Request: Only an exact copy belongs in the answer: the line with "Slave traders" and every line after it through the end of the records, pictures left out.

*** Exercise input Section Begins ***

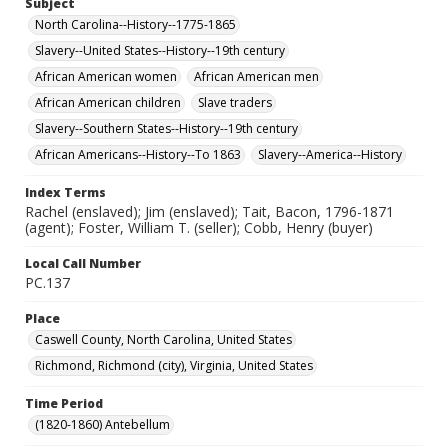
Subject
North Carolina--History--1775-1865
Slavery--United States--History--19th century
African American women
African American men
African American children
Slave traders
Slavery--Southern States--History--19th century
African Americans--History--To 1863
Slavery--America--History
Index Terms
Rachel (enslaved); Jim (enslaved); Tait, Bacon, 1796-1871
(agent); Foster, William T. (seller); Cobb, Henry (buyer)
Local Call Number
PC.137
Place
Caswell County, North Carolina, United States
Richmond, Richmond (city), Virginia, United States
Time Period
(1820-1860) Antebellum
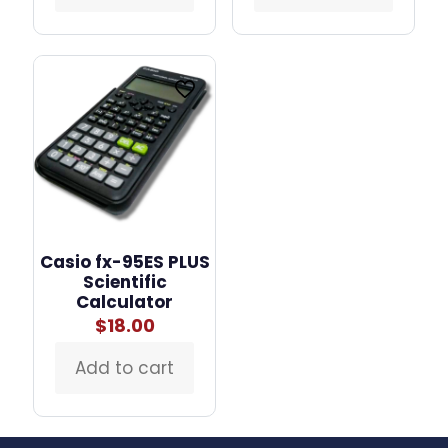
Casio fx-95ES PLUS
Scientific
Calculator
$
18.00
Add to cart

*** Exercise input Section Ends ***

Answer section:
Slave traders
Slavery--Southern States--History--19th century
African Americans--History--To 1863
Slavery--America--History
Index Terms
Rachel (enslaved); Jim (enslaved); Tait, Bacon, 1796-1871
(agent); Foster, William T. (seller); Cobb, Henry (buyer)
Local Call Number
PC.137
Place
Caswell County, North Carolina, United States
Richmond, Richmond (city), Virginia, United States
Time Period
(1820-1860) Antebellum
Casio fx-95ES PLUS
Scientific
Calculator
$
18.00
Add to cart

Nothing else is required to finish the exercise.